Walking along the street, I often hear snatches of private conversations,
and they’re almost all about another woman, another man, a friend’s boyfriend or someone else’s girlfriend .....
Just to hear these shadows of human speech (which is all that occupies most conscious lives) fills me with a sickening tedium, an anguished feeling of being exiled among spiders, and a sudden awareness of my humiliation among real people, condemned to being looked upon by the landlord and the whole neighbourhood as a tenant just like everyone else on the block. And it’s with loathing that I peer through the bars of the storeroom’s back windows, seeing everybody’s rubbish heaped up in the rain in the grimy courtyard which is my life.
313
I loathe the happiness of all these people who don’t know they’re unhappy. Their human life is full of what, in a true sensibility, would produce a surfeit of anxieties. But since their true life is vegetative, their sufferings come and go without touching their soul, and they live a life that can be compared only to that of a man with a toothache who won a fortune – the genuine good fortune of living unawares, the greatest gift granted by the gods, for it is the gift of being like them, superior just as they are (albeit in a different fashion) to happiness and pain.

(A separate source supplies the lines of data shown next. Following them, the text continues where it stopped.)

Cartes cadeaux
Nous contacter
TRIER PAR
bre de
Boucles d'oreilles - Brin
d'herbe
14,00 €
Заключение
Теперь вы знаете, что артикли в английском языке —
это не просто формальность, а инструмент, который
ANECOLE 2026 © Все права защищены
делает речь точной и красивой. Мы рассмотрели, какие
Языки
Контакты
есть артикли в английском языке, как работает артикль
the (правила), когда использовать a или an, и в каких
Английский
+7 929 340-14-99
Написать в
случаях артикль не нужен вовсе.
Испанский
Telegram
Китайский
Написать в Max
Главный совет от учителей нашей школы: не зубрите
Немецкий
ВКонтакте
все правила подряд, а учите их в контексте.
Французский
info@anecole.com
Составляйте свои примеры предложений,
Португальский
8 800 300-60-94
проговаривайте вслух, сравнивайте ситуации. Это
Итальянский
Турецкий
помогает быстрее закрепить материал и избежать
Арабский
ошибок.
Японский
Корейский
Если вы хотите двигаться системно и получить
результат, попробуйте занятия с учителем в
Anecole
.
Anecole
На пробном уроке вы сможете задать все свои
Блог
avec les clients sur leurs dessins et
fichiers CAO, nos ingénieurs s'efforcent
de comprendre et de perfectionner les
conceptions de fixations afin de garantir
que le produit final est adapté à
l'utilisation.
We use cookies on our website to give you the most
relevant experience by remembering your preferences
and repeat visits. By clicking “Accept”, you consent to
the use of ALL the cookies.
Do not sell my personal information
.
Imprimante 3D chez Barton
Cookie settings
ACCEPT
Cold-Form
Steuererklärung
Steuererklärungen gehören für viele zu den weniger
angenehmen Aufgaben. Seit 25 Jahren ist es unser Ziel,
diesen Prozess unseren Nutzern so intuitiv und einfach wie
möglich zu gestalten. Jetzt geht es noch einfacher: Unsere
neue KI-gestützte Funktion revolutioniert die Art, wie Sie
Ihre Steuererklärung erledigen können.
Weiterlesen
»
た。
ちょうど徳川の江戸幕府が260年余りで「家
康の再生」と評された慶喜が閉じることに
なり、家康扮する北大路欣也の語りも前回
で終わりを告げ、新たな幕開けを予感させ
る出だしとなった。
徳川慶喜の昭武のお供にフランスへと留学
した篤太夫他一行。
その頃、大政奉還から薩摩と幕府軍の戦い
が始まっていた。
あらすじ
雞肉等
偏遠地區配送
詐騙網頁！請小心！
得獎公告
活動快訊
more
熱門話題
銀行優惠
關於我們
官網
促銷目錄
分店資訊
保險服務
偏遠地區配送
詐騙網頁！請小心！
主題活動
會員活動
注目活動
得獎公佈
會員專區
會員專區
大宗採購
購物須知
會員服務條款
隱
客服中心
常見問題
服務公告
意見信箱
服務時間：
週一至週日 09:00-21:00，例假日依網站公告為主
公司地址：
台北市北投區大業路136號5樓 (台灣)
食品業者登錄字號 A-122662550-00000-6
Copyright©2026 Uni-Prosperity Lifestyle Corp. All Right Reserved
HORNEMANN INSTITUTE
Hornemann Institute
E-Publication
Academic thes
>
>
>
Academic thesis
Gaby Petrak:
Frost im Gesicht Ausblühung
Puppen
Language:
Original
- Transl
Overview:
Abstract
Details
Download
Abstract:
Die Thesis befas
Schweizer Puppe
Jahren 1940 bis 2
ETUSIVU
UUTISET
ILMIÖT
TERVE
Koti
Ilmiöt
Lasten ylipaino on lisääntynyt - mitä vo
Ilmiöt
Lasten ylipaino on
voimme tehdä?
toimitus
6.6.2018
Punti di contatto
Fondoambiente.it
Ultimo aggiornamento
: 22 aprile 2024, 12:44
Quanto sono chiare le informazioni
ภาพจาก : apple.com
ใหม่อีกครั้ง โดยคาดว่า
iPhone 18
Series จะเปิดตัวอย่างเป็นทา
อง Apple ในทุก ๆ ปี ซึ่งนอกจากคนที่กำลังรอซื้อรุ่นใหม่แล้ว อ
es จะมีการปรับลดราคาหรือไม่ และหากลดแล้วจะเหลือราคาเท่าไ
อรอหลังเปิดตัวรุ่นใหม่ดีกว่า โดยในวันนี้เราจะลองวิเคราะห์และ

That’s why, in spite of everything, I love them all. My dear vegetables!
314
I’d like to develop a code of inertia for superior souls in modern societies.

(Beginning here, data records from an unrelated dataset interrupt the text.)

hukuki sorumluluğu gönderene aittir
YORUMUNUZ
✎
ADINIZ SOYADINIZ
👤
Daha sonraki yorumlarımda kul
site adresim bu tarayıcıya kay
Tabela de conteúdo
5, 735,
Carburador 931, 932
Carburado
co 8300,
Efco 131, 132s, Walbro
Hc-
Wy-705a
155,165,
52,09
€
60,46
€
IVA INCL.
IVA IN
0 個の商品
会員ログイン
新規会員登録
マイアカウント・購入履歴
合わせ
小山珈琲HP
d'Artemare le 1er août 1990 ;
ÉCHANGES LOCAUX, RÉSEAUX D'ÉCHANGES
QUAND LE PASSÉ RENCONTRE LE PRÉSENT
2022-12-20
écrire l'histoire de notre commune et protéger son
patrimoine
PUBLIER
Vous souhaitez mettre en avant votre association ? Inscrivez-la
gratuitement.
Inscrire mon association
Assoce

Society would govern itself spontaneously if it didn’t contain sensitive and intelligent people. You can be sure that they’re the only thing that hinders it. Primitive societies were happy because they didn’t have such people.
Unfortunately, superior souls would die if expelled from society,
because they don’t know how to work. And without any stupid blanks between them, perhaps they would die of boredom. But my concern here is with overall human happiness.
Each superior soul who appeared in society would be exiled to the Island of the superiors.* The superiors would be fed, like animals in cages, by normal society.